Records excerpted from a collection:
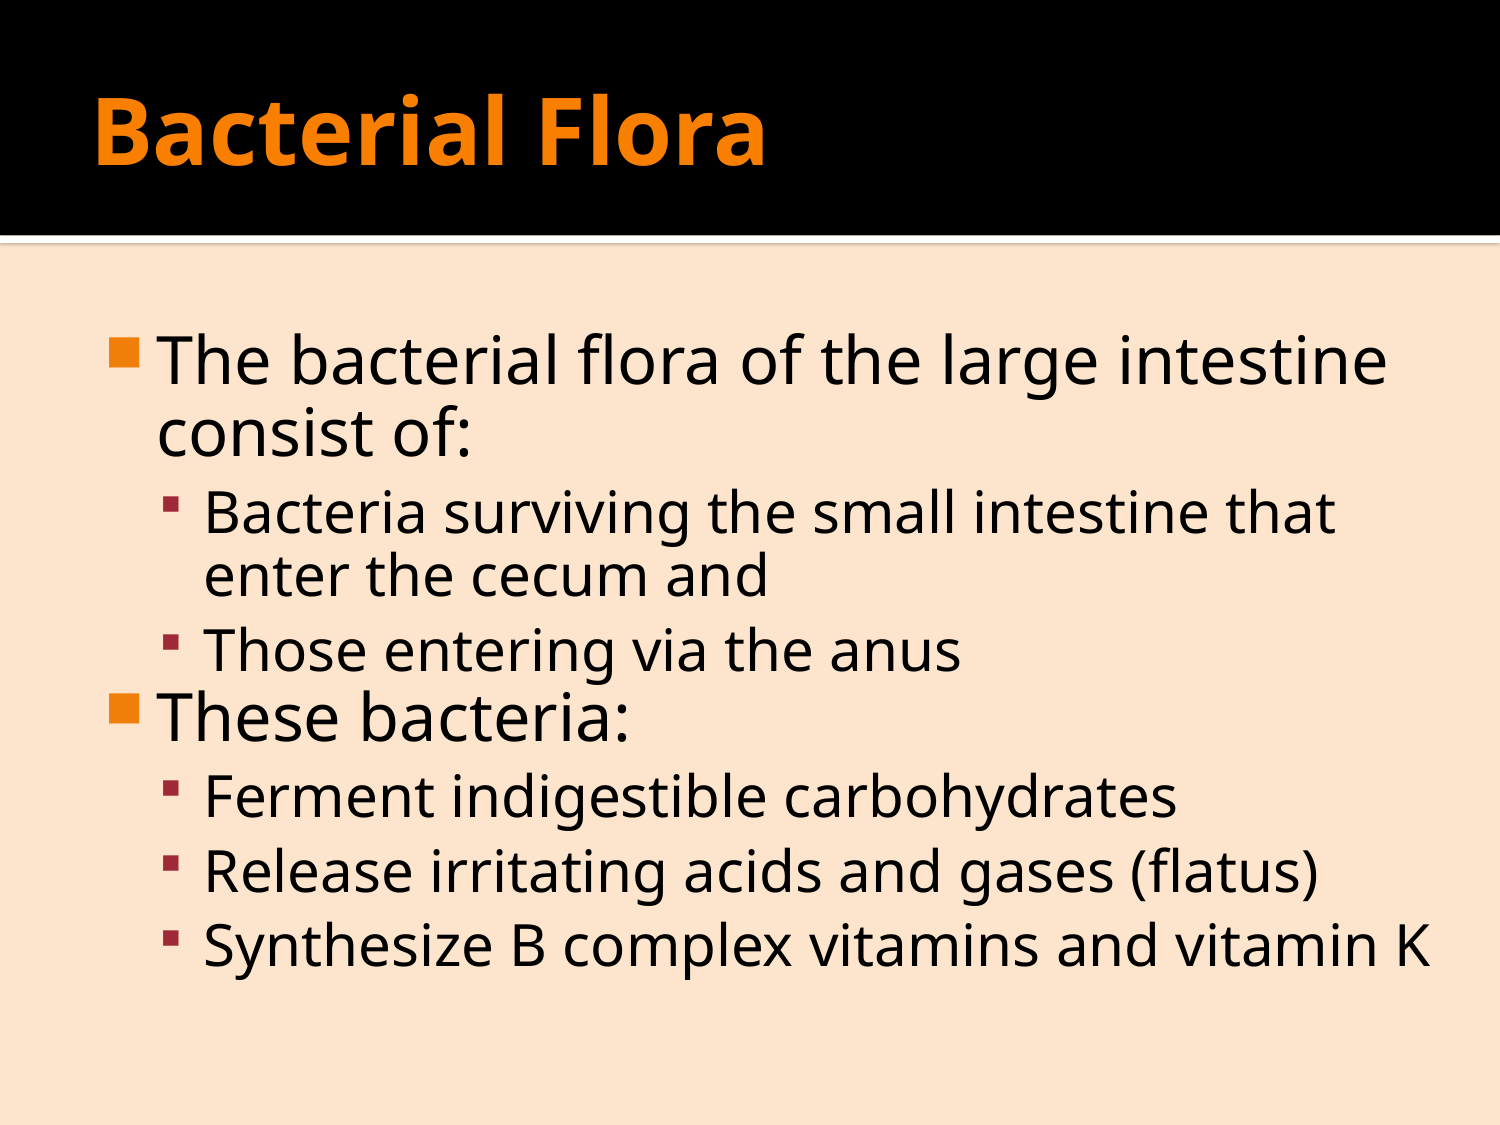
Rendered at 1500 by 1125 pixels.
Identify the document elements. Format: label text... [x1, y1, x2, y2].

list The bacterial flora of the large intestine consist of: Bacteria surviving the small intestine that enter the cecum and Those entering via the anus These bacteria: Ferment indigestible carbohydrates Release irritating acids and gases (flatus) Synthesize B complex vitamins and vitamin K [75, 312, 1450, 1038]
title Bacterial Flora [75, 25, 1425, 231]
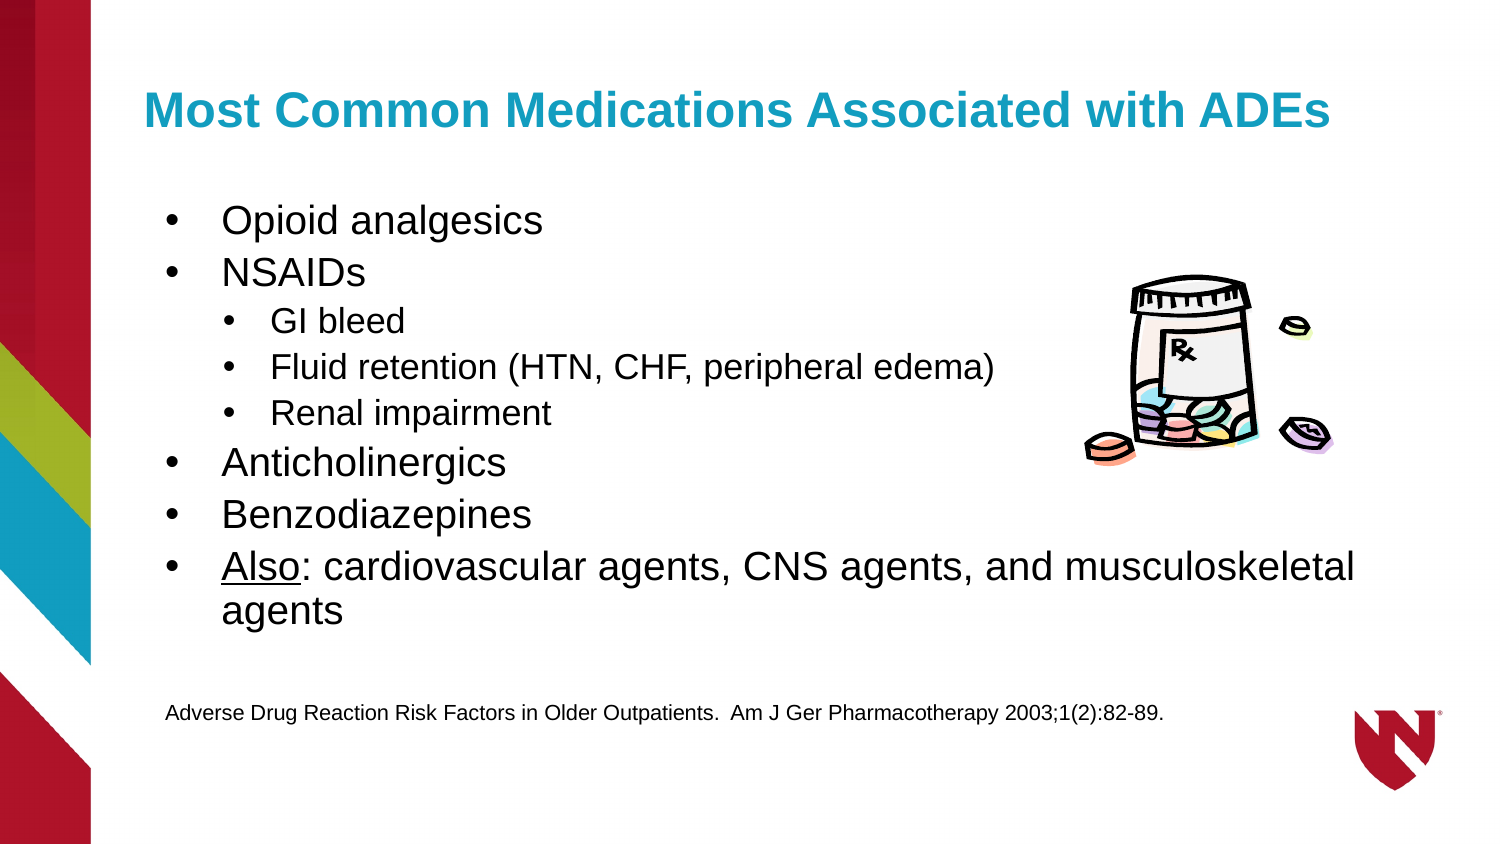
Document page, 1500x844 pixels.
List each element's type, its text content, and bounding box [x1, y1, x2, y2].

picture [1084, 271, 1338, 469]
title Most Common Medications Associated with ADEs [128, 69, 1392, 154]
list Opioid analgesics NSAIDs GI bleed Fluid retention (HTN, CHF, peripheral edema) Renal impairment Anticholinergics Benzodiazepines Also: cardiovascular agents, CNS agents, and musculoskeletal agents Adverse Drug Reaction Risk Factors in Older Outpatients. Am J Ger Pharmacotherapy 2003;1(2):82-89. [150, 192, 1500, 793]
picture [0, 0, 1500, 844]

◆ **What is required**: Set down the records above exactly as written, beginning with the first line and ending with the line that contains "Document page, 1500x844 pixels.", and do not include pictures.

◆ **Task output**:
Rendered at 1500 by 1125 pixels.
Identify the document elements. Format: label text... [x1, y1, x2, y2].

list The bacterial flora of the large intestine consist of: Bacteria surviving the small intestine that enter the cecum and Those entering via the anus These bacteria: Ferment indigestible carbohydrates Release irritating acids and gases (flatus) Synthesize B complex vitamins and vitamin K [75, 312, 1450, 1038]
title Bacterial Flora [75, 25, 1425, 231]
Document page, 1500x844 pixels.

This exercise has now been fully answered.